On Thursday, Elon Musk’s SpaceX launched its Starship rocket for the first time. Despite the successful launch, it exploded just minutes after taking off in Texas.
The large rocket is the most powerful of its kind ever launched and reached an altitude of approximately 40km before it started to fall back to Earth before it eventually exploded.
No crew was onboard the test flight, which is considered a major milestone towards Musk’s goal of reaching Mars. "As if the flight test was not exciting enough, Starship experienced a rapid unscheduled disassembly before stage separation," said SpaceX in a statement. "Today's test will help us improve Starship's reliability as SpaceX seeks to make life multi-planetary."
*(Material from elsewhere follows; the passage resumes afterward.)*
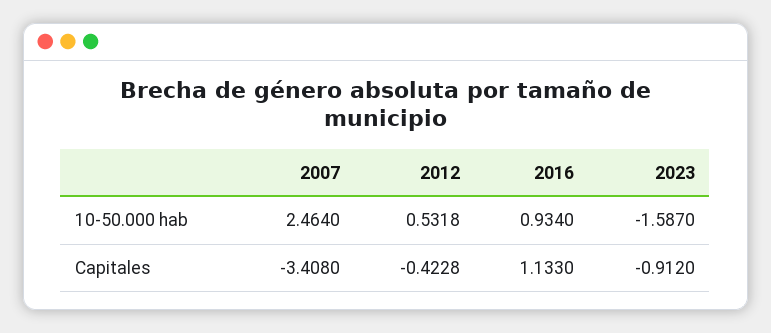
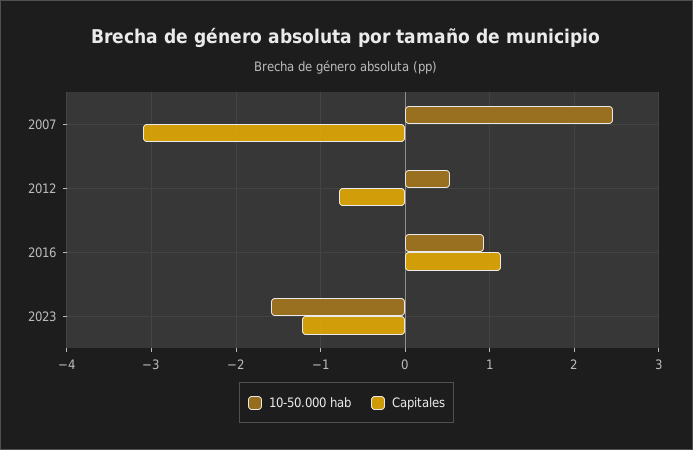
Capitales, 2007: -3.408 -> -3.1
Capitales, 2012: -0.4228 -> -0.8
Capitales, 2023: -0.912 -> -1.2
Musk, who previously cautioned that the Starship flight test was not expected to complete all of its phases during the launch, was at the SpaceX control center on Thursday to oversee the flight test.“Congrats @SpaceX team on an exciting test launch of Starship!” tweeted Musk after the launch. “Learned a lot for next test launch in a few months.”
In comments provided to the Financial Times, former Nasa official Laura Forczyk described the launch as “a partial success” and “not a large setback.” Crucially, the rocket launched, and that’s considered “quite the accomplishment for a new rocket, particularly one as complex as Starship.” The launch was initially scheduled to go forward on Monday, but it was called off last-minute due to issues with the rocket’s main booster.
In addition to plans to allow travel to Mars, Starship has also been designed to carry cargo including satellites. Musk has indicated that another test launch could happen within the next few months.